I don't understand this error because the enum it references is in the same file. If I really can't use traits on enum variants, is there any way I can guarantee any enum trait must implement certain methods?

Answer 1

Can traits be used on enum types?

Yes. In fact, you already have multiple traits defined for your enum; the traits Debug, Copy and Clone:

#[derive(Debug, Copy, Clone)]
pub enum SceneType

The problem is that you aren't attempting to implement Playable for your enum, you are trying to implement it for one of the enum's variants. Enum variants are not types.

As the error message tells you:

help: you can try using the variant's enum: `SceneType`

impl Playable for SceneType {
    fn play() {}
}

See also:

• Can struct-like enums be used as types?
• Is there a way to use existing structs as enum variants?

Answer 2

If you want to implement a trait for Playable (i.e. for all enum variants) then the answer is quite simply: Yes you can. And Shepmaster's answer details how to do that.
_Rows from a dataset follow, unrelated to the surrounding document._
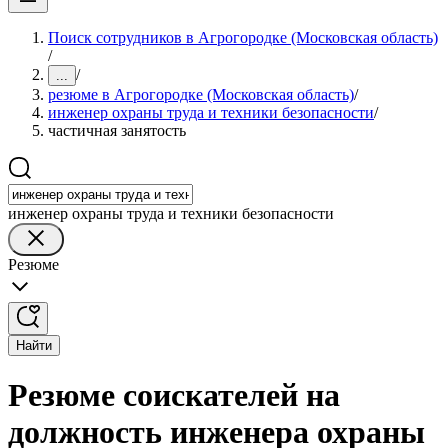
Поиск сотрудников в Агрогородке (Московская область)
/
/
...
резюме в Агрогородке (Московская область)
/
инженер охраны труда и техники безопасности
/
частичная занятость
инженер охраны труда и техники безопасности
Резюме
Найти
Резюме соискателей на
должность инженера охраны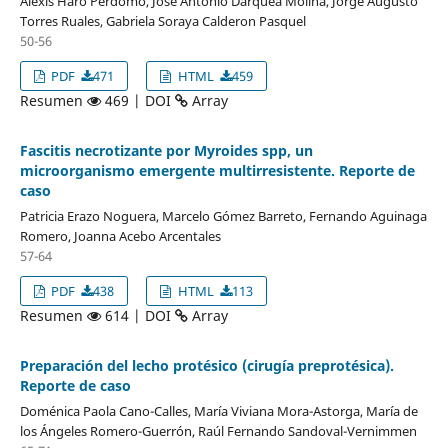
Alexis Haro Perdomo, José Antonio Darquea Molina, Jorge Augusto
Torres Ruales, Gabriela Soraya Calderon Pasquel
50-56
PDF
471
HTML
459
Resumen
469 | DOI
Array
Fascitis necrotizante por Myroides spp, un
microorganismo emergente multirresistente. Reporte de
caso
Patricia Erazo Noguera, Marcelo Gómez Barreto, Fernando Aguinaga
Romero, Joanna Acebo Arcentales
57-64
PDF
438
HTML
113
Resumen
614 | DOI
Array
Preparación del lecho protésico (cirugía preprotésica).
Reporte de caso
Doménica Paola Cano-Calles, María Viviana Mora-Astorga, María de
los Ángeles Romero-Guerrón, Raúl Fernando Sandoval-Vernimmen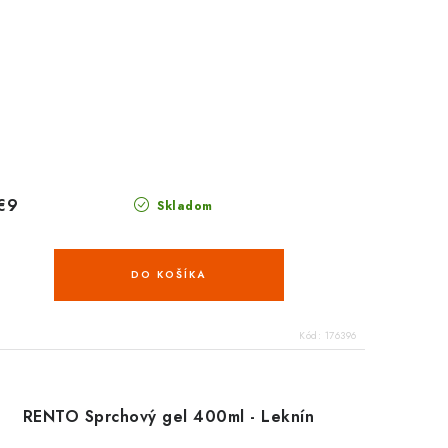
€9
Skladom
DO KOŠÍKA
Kód:
176396
RENTO Sprchový gel 400ml - Leknín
However, if you really only want one enum variant to be Playable and not the others, then Rust doesn't directly support that, but there's an idiom I've seen used to emulate it. Instead of

enum MyEnum {
  A(i32, i32),
  B(String),
}

you explicitly implement each enum variant as a separate struct, so

enum MyEnum {
  A(A),
  B(B),
}

struct A {
  x: i32,
  y: i32,
}

struct B {
  name: String,
}

And then you can impl Playable for A without impl Playable for B. Whenever you want to call it, pattern match the MyEnum and, if you get an A, you can call play in your example on the result of the pattern match.
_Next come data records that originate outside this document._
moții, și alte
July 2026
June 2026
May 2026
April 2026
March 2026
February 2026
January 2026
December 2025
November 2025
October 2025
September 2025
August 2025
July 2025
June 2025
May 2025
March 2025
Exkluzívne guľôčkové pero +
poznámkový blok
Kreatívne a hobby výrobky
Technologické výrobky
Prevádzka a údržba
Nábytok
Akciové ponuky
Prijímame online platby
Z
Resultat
I don't recommend using this pattern for every enum you write, as it does make the code a decent bit more verbose and requires some boilerplate constructor methods to make it palatable. But for complicated enums with a lot of options, this sort of pattern can make the code easier to reason about, especially if you have a lot of traits or functions that only really apply to a couple of the enum possibilities.

Answer 3

Edit: Truly apologize; this answer isn't about

every SceneType can be played statically

---

Old answer

Try generics:

#[derive(Debug, Copy, Clone)]
pub enum SceneType <Cutscene>
where
    Cutscene: Playable
{
    Cutscene(Cutscene),
    Game,
    Menu,
    Pause,
    Credits,
    Exit,
}

//We want to guarantee every SceneType can be played statically
// Notice: add `pub` as enum
pub trait Playable {
    fn play();
}

// create struct for inner of SceneType::Cutscene 
struct Cutscene {
    // ...
}

// impl to specific Cutscene
impl Playable for Cutscene {
    fn play() {}
}

Test it:

fn main () {
    let cutscene = Cutscene{};
    let scenetype = SceneType::Cutscene(cutscene);
}

A downside I realized is that the generics are static. When there are more than one generics for an enum, all generics must be specified.

enum E <A, B>
where
    A: SomeTrait1,
    B: SomeTrait2,
{
    Enum1(A),
    Enum2(B),
}

trait SomeTrait1 {}
trait SomeTrait2 {}

struct S1 {}
impl SomeTrait1 for S1{}

struct S2 {}
impl SomeTrait2 for S2{}

struct X1 {}
impl SomeTrait1 for X1{}

fn main () {
    // specify the generics
    E::<S1, S2>::Enum1(S1{});
    E::<X1, S2>::Enum1(X1{});

    //error[E0282]: type annotations needed
    //  --> src/main.rs:26:5
    //   |
    //33 |     E::Enum1(S1{});
    //   |     ^^^^^^^^ cannot infer type for type parameter `B` declared on the enum `E`
    // E::Enum1(S1{});
    // E::Enum1(X1{});
}